# Project name: Talk to your document using RAG

### Objective: 

Most of the scenario there should a need to read lenghly blogs, articles and etc but not having enough time or lack of interest makes us not readable. Such scenario RAG can be used to interact with data and retrieve answers. This project is one such application.

# Retrieval agumented generation (RAG) intro:

Retrieval-augmented generation (“RAG”) models combine the powers of pretrained dense retrieval (DPR) and sequence-to-sequence models. 

RAG models retrieve documents, pass them to a seq2seq model, then marginalize to generate outputs. 

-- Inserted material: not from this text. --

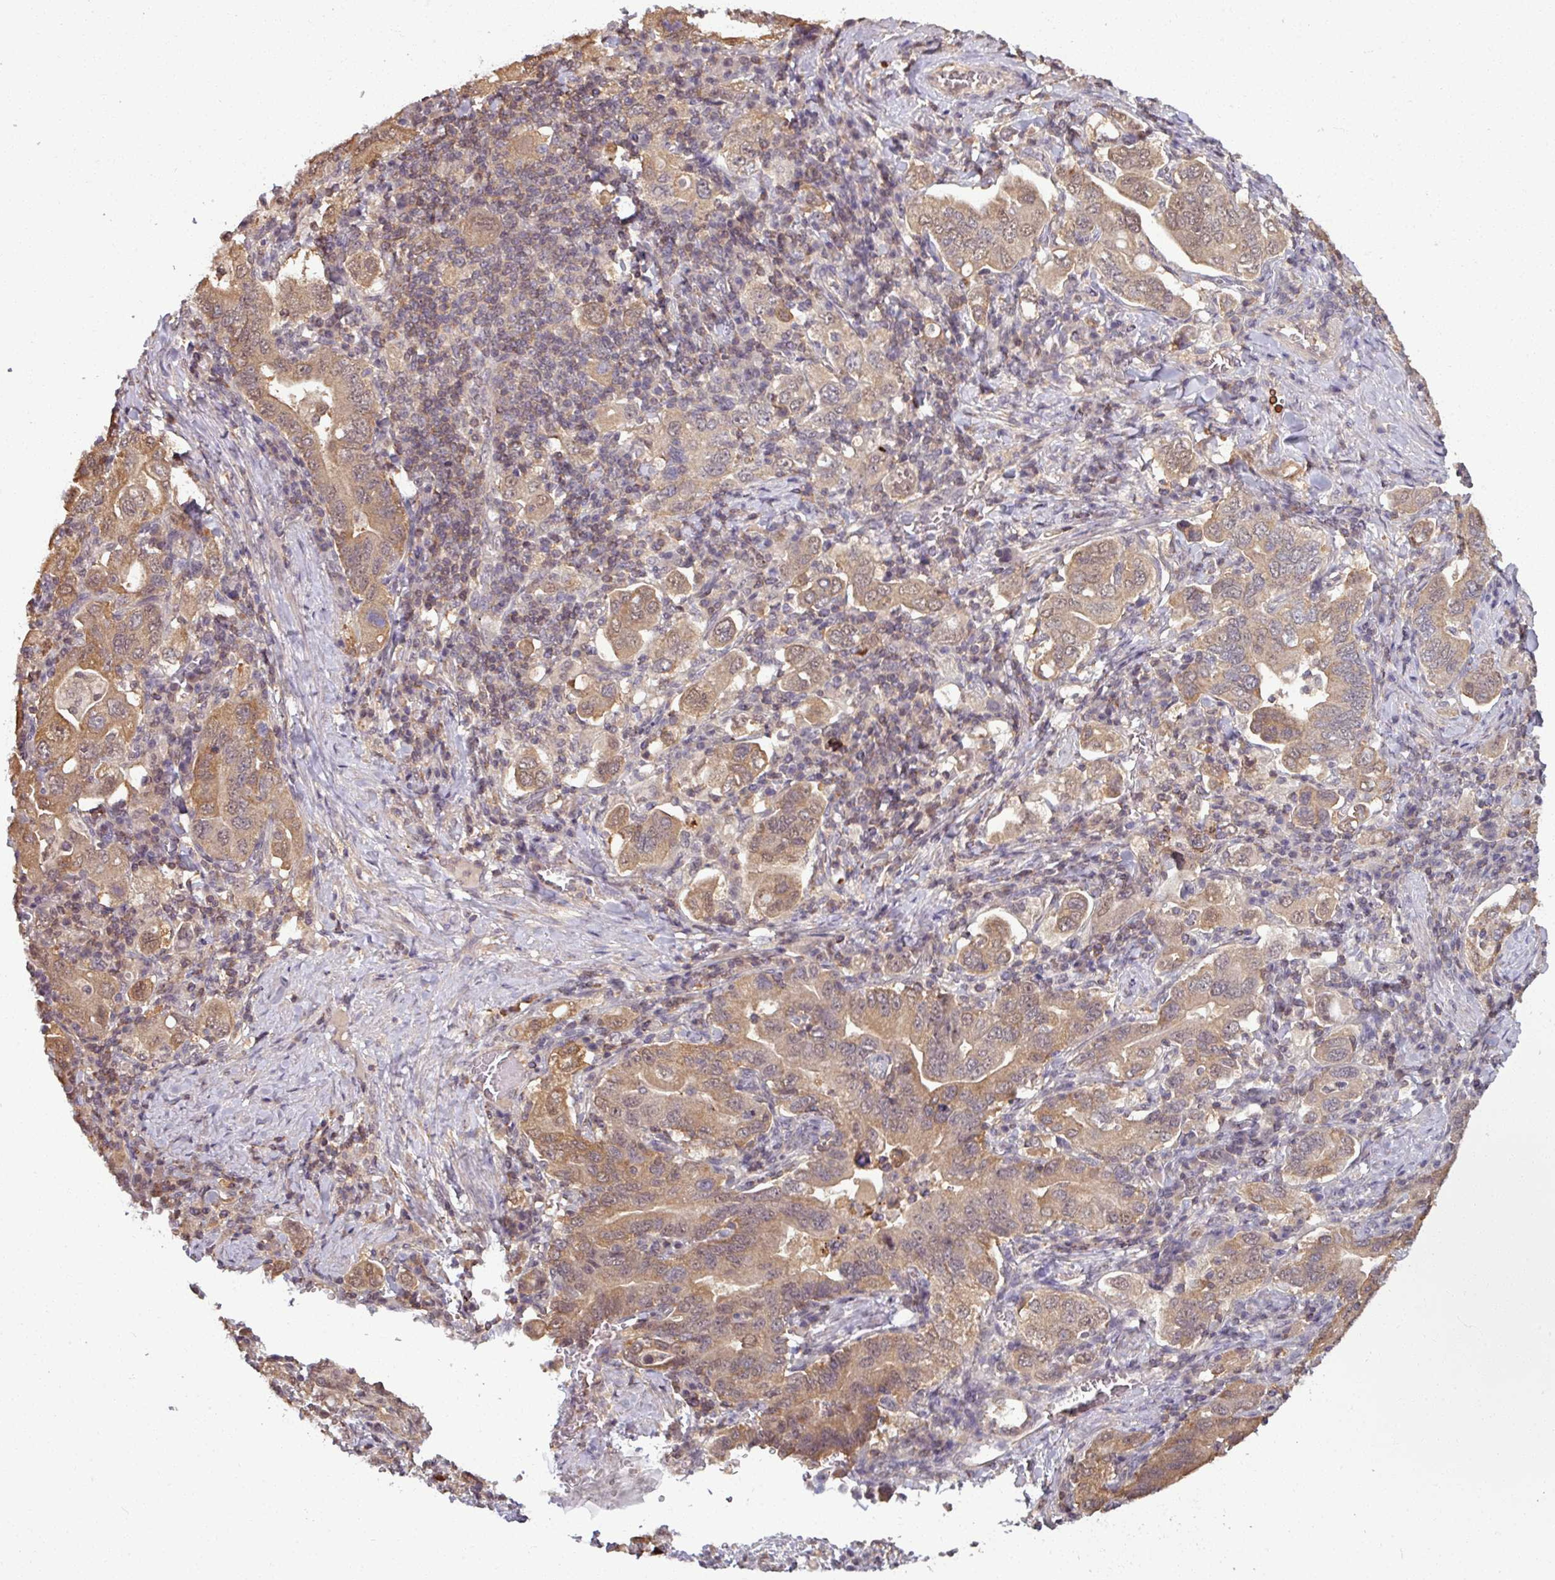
{"staining": {"intensity": "moderate", "quantity": ">75%", "location": "cytoplasmic/membranous"}, "tissue": "stomach cancer", "cell_type": "Tumor cells", "image_type": "cancer", "snomed": [{"axis": "morphology", "description": "Adenocarcinoma, NOS"}, {"axis": "topography", "description": "Stomach, upper"}, {"axis": "topography", "description": "Stomach"}], "caption": "The histopathology image exhibits a brown stain indicating the presence of a protein in the cytoplasmic/membranous of tumor cells in stomach adenocarcinoma.", "gene": "TUSC3", "patient": {"sex": "male", "age": 62}}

The retriever and seq2seq modules are initialized from pretrained models, and fine-tuned jointly, allowing both retrieval and generation to adapt to downstream tasks.

### RAG workflow:
![image.png](attachment:f9306edd-0fce-4911-939b-641b4cb6b5ba.png)


# Project outline:

### 1. Datasource load and text splitting
### 2. Vector embedding-Transform to vector representation
### 3. Vectore database-Store vector embedding in database for easy retrieval
### 4. LLM and RAG model initialization and conversation.

In [60]:
import transformers
import langchain
import torch
import pypdf
from langchain.vectorstores import FAISS

### 1. Datasource load and text splitting: 

In [61]:
from langchain.document_loaders import PyPDFLoader
from langchain.text_splitter import RecursiveCharacterTextSplitter

document=PyPDFLoader("/kaggle/input/mahadev-resume/Mahadev_resume_latest.pdf")
documents=document.load()

text_splitter = RecursiveCharacterTextSplitter(chunk_size=200, chunk_overlap=0)
chunks=text_splitter.split_documents(documents)

### 2. Vector embedding-Transform to vector representation:


In [62]:
from langchain.embeddings import HuggingFaceEmbeddings

modelPath = "/kaggle/input/sentence-transformers"
model_kwargs = {'device':'cpu'}
encode_kwargs = {'normalize_embeddings':False}
embeddings = HuggingFaceEmbeddings(model_name = modelPath,  model_kwargs = model_kwargs, encode_kwargs=encode_kwargs)

### 3. Vectore database-Store vector embedding in database for easy retrieval:


In [63]:
from langchain.vectorstores import FAISS

db = FAISS.from_documents(chunks, embeddings)

Batches:   0%|          | 0/1 [00:00<?, ?it/s]

### 4. LLM and RAG model initialization and conversation:

In [64]:
from transformers import AutoTokenizer, AutoModelForSeq2SeqLM, pipeline
from langchain import HuggingFacePipeline
from langchain.prompts import PromptTemplate
from langchain.chains import RetrievalQA 

# google-flan-T5-large(text to text generation) model initialization:
tokenizer = AutoTokenizer.from_pretrained('google/flan-t5-large')
model = AutoModelForSeq2SeqLM.from_pretrained('google/flan-t5-large')

pipe = pipeline("text2text-generation", model=model, tokenizer=tokenizer)
llm = HuggingFacePipeline(pipeline = pipe, model_kwargs={"temperature": 1, "max_length": 512})

# creating prompt template which will be input instruction to LLM.
template = """Use the following pieces of context to answer the question at the end. If you don't know the answer, just say that you don't know, don't try to make up an answer.
{context}
Question: {question}
Answer in Italian:"""
QA_CHAIN_PROMPT = PromptTemplate(template=template, input_variables=['context','question'])

# Retreival model retrieves similar vector representation from embedding vector database and pass it to LLM along with prompt template. LLM draws conclusion based on data provided by RAG.
qa_chain = RetrievalQA.from_chain_type(llm=llm, chain_type="stuff", retriever=db.as_retriever(), chain_type_kwargs={"prompt": QA_CHAIN_PROMPT}) 
question= "Where does a person lives as per resume?"
result = qa_chain ({ "query" : question}) 
print(result["result"])

Batches:   0%|          | 0/1 [00:00<?, ?it/s]

MSR Green city, Whitefield, Bengaluru – 560066


# Tested prompts with good completions:
question= "What is the person name mentioned in resume?"

question= "Where does a person lives as per resume?"

question= "How many years of experience does a person is having?"

question= "Name any 3 soft skills of person?"

question= "Name potential skills of person relevant to datascience and artificial intelligence field?"

question= "Is person experienced or fresher?"

question= "Does a person having any certifications related to Artificial intelligence. If yes, what are those certificates?"

question= "Does a candidate is having understanding on mathematics. If yes, what are concepts?"